What are the odds of navigating your replication package? Are they better than 3,720 to 1?

Who Cares?

Why does it matter that we know whether a file is raw or not? Why build an entire structure to follow the dataset over its “lifetime”? Three reasons:

  1. After the initial investment, it makes your (=the author’s) life much easier. When you realize some processing was done incorrectly, it is easy to go back and re-run only the portion of files that are affected. It is likewise easy to explain to the data editor at a journal what they need to do to reproduce your analysis, which can prevent some unnecessary back-and-forth.
  2. It enhances transparency, which isn’t just a moral stance but a strategic advantage: Others can verify what has been done (thus giving you credibility), build on your work (giving you citations), or refine or correct your results in case of mistakes or new developments (which might be initially unpleasant, but really is a win for science). Finally, journals and funding agencies increasingly expect clear documentation of data provenance, so adopting this structure early saves you a lot of pain later.
  3. Transparency allows you to verify data integrity that you would not have been able to verify otherwise. Think back to our example: Suppose in the initial data cleaning, the PhD student accidentally replaced a couple of non-missing values into missing ones. If no record of this cleaning exists, and there is no original raw file to compare to, how would you know that the data file you are working with is incorrect? (Spoilers: you wouldn’t.)

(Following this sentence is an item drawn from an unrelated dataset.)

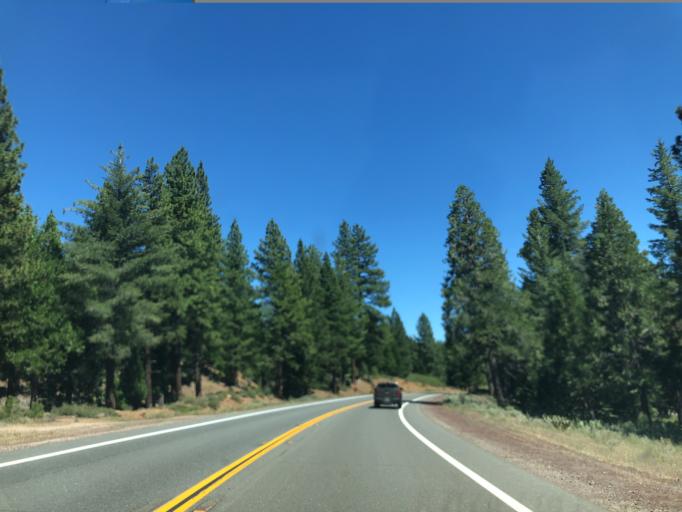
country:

I Want that Data, Not Excuses

In the end, good data practices aren’t about perfection; they’re about traceability. When every dataset has a clear origin, when every transformation is scripted and documented, and when sensitive material is handled responsibly, reproduction stops being a burden.

Future you, your co-authors, reviewers, replicators, and that one PhD student trying to build on your work will all appreciate being able to see the full data story, not just the final five minutes.